Prior to my discovery of the NAPA, I never would have described myself as an amateur journalist. A journalist, perhaps, having at one point written a column for a newspaper, but certainly not an amateur. The description does, however, make sense. One who does not work for a professional publication but instead publishes for personal reasons, without formal training or schooling is, effectively, an amateur journalist. Bloggers, then, are for the most part amateur journalists. But if I publish a blog, and have never been to J-school, does this make me an amateur journalist by default, even though I have previously published a regular column in a newspaper? The distinction seems, to me, irrelevant, and by default casts aspersions on the whole concept of “amateur journalism” in our digital age.

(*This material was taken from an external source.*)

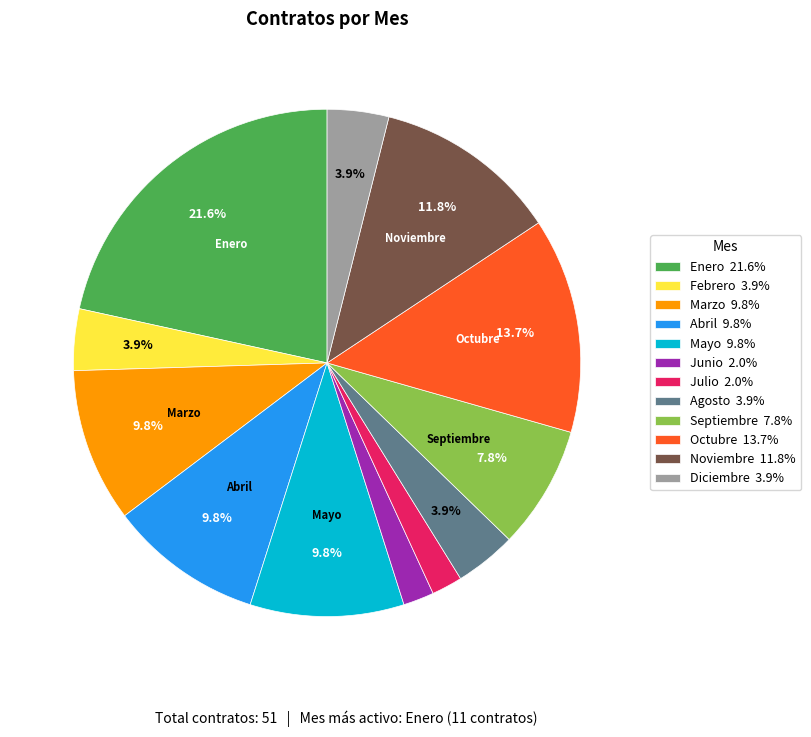

To the nearest percent, what percentage of the pie is Marzo?

10%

Ultimately, I feel that blogging and amateur journalism do not compete for the same audience. Blogs are for those who enjoy reading or browsing material online, whereas amateur journalism is the type of hobby writing that appears most often in the form of annual holiday newsletters printed on special stationery. Is one better than the other? No, although one is certainly more easily accessible by strangers. Both may be home to great or terrible writing, and both may have their audiences and their detractors. I suppose, as a child of the Internet, I simply don’t see much attraction to spending my hard-earned money on printing things up for a limited audience when I can just go ahead and press “publish” on my blog for free.

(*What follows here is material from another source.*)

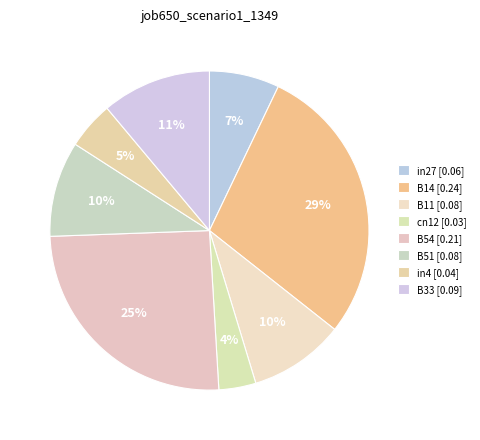

How many slices are in this pie chart?

8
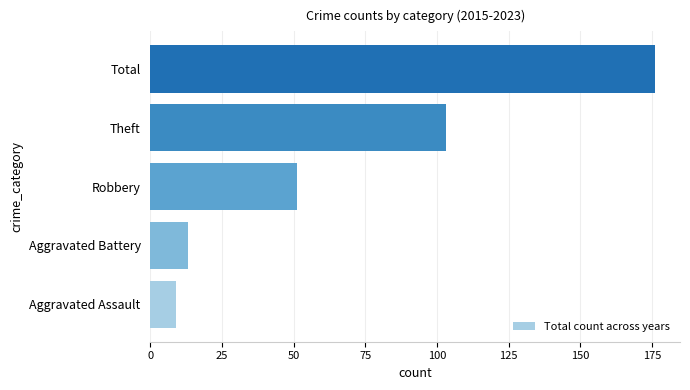

The value at Total is 69. True or false?

False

In the end, I doubt I will end up joining the NAPA as a permanent member, not because I do not appreciate their efforts or enjoy their work, but because I prefer to join virtual communities as a blogger. I enjoy the ease of communication that the Internet affords us all (even when many of those easy communications turn out to be spam). I appreciate the comments readers leave on my blogs, no matter how few and far between, and I like being able to reach all of my friends at once with a few clicks of the keyboard and a post on Twitter that is instantly cross-posted to my Facebook account, spreading my work throughout the English-speaking world in a matter of nanoseconds. This instantaneous access is, I suspect, what originally drew most of us to the Internet, and what continues to hold us hostage to it. Can we really close the browser for good, when everyone is so effortless connected? It seems sacreligious to even suggest it.

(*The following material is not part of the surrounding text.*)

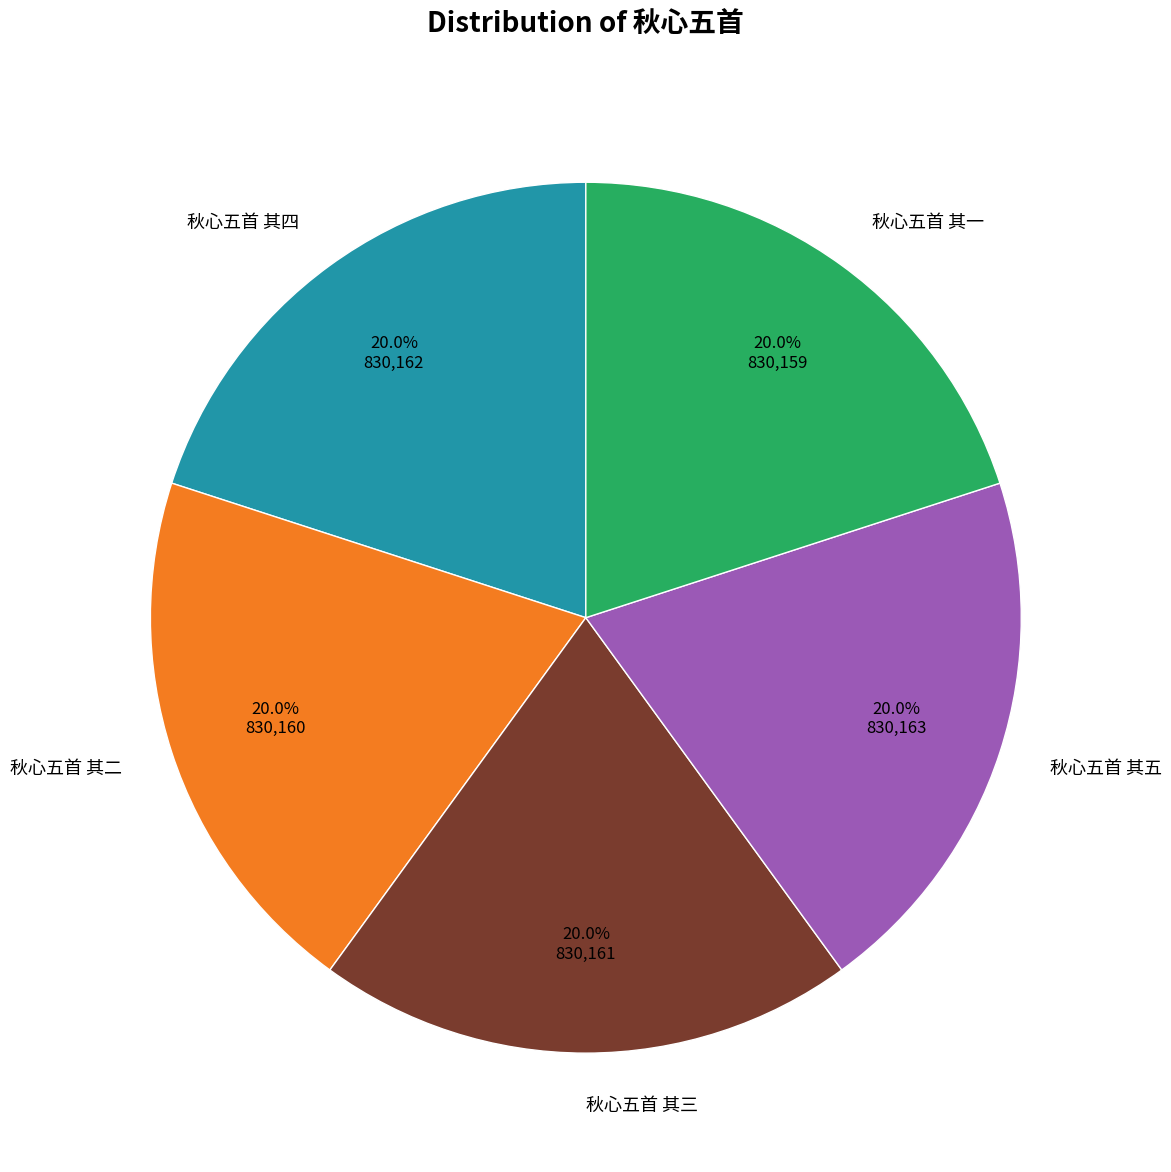

Is it true that 秋心五首 其三 is 20% of the pie?

True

And while I may occasionally wish I were a bit more inaccessible, taking a media holiday just to escape the inescapable, I really do love the Internet’s ability to bring people closer together through words and pictures and endlessly propagated memes. It’s quite amazing, really, when you stop to think about how it all works, and how my fingers typed these words only to transmit them directly to your brainpan a few minutes later. Sure, printed pages are nice, and I do hope to publish a real live book this fall, but blogging isn’t going to stop that from happening. (Well, not unless I never end this entry, anyway.)

What do you think? Are blogging and amateur journalism the same thing? Compatible? Incompatible? Friends or foes?